FireFly Farms’ main market is in the D.C. metro area, with concentration in the Mid-Atlantic and the Northeast. However, the company’s cheeses also are now being distributed as far as Northern California, the Midwest and Florida. FireFly has done business with Whole Foods Market since 2003, and recently was asked to create exclusive, limited-run cheeses for the chain.

“Once we grow and build our new place, we will have more manufacturing and aging space,” Solanet says.

“Our business plan has us going from about 200,000 pounds a year to about three times that size in the next five to eight years,” Koch adds of the planned expansion.

Koch is president of the Maryland Cheese Guild, which has been in existence since 2011 but has had more momentum in the past two or three years, he says. The guild holds an annual festival, which took place earlier in October, in conjunction with the state’s wine guild.

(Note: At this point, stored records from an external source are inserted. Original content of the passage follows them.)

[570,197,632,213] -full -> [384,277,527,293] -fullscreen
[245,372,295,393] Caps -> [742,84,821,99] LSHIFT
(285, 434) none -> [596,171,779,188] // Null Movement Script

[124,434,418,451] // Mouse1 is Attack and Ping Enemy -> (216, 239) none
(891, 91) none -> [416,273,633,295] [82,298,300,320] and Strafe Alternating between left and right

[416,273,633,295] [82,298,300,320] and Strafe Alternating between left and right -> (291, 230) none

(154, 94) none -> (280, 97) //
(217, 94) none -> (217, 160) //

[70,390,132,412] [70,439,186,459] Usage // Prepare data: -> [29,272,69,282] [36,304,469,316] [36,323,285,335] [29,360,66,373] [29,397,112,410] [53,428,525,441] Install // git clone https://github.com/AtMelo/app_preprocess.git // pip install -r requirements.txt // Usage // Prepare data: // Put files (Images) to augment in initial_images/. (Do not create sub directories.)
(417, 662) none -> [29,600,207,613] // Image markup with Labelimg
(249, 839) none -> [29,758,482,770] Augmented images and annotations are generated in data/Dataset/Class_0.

The cheese guild now has 28 members, including 10 that have achieved a large enough scale to be “paying” members.

“I’m hoping the mountains of western Maryland look like Vermont in 15 years,” Koch says of the growing interest in artisan cheesemaking. “There’s talk about whether in the future to expand the Maryland guild, whether we should combine forces with Pennsylvania, or maybe there should be a Mid-Atlantic guild.

For the meantime, we’re pleased the Maryland guild has formed and are trying to drive as much growth as possible with the cheesemakers who are here.”